Nancy se leva et se rapprocha d’un grand portrait accroché à gauche de la fenêtre, celui d’un homme
aux cheveux noirs un peu hirsutes et au menton creusé d’un sillon vertical. Il arborait un grand sourire, et semblait même sur le point d’éclater de rire.
— Mon père, dit Nancy. Albinius Johnson. Vous devez le connaître de nom.
— En effet, mais je n’arrive pas à le situer précisément.
— Il est mort il y a deux ans. J’avais dix-neuf ans quand je l’ai vu pour la dernière fois. J’en ai quarante-deux aujourd’hui.
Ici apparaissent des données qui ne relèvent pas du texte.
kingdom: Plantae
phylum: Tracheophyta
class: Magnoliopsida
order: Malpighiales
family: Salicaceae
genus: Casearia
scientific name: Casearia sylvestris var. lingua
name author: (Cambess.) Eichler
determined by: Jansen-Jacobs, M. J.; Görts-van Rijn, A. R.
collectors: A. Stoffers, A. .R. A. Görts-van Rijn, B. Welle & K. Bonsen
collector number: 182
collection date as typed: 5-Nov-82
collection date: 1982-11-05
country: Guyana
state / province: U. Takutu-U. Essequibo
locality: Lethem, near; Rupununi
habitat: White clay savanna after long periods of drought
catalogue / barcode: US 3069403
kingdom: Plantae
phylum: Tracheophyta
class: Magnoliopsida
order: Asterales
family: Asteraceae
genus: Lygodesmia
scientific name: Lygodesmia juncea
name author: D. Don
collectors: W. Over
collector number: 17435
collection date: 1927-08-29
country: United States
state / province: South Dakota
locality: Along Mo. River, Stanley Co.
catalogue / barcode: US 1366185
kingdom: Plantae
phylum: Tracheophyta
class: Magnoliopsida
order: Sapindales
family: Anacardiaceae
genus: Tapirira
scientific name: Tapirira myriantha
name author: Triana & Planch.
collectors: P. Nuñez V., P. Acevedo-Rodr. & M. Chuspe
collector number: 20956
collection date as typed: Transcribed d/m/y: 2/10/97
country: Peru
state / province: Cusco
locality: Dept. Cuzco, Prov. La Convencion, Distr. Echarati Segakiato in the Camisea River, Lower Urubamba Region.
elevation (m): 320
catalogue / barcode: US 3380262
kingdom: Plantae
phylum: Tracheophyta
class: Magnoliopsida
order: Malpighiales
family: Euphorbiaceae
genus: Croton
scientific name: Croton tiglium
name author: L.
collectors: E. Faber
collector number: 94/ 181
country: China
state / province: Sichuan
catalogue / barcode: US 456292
— Veuillez accepter mes condoléances.
— Ce n’est pas moi qui ai fait son portrait. Je ne sais qui en est l’auteur. Le tableau n’est ni signé ni daté, et il n’a pas grande valeur, du point de vue artistique. Mais… c’est mon père, et il sourit. C’est pourquoi je l’ai accroché. S’il avait souri plus souvent dans la vie réelle… Vous comprenez ? dit-elle en se tournant face à Poirot. St John Wallace se trompe ! C’est justement le but de l’art de substituer des inventions heureuses à des réalités malheureuses.
On frappa énergiquement à la porte, et le constable Stanley Beer réapparut. Au regard que Beer lui lança, et à la façon dont il évita de croiser celui de Nancy Ducane, Poirot devina ce qui allait suivre.
— J’ai trouvé quelque chose, monsieur.
— Quoi donc ?
— Deux clefs. Elles étaient dans la poche d’un manteau, un manteau bleu foncé avec des manchons en fourrure. La servante m’a dit qu’il appartenait à Mme Ducane.
— Quelles clefs ? demanda Nancy. Montrez-les moi. Je ne garde jamais de clefs dans les poches de mes manteaux, jamais. J’ai un tiroir exprès pour les ranger.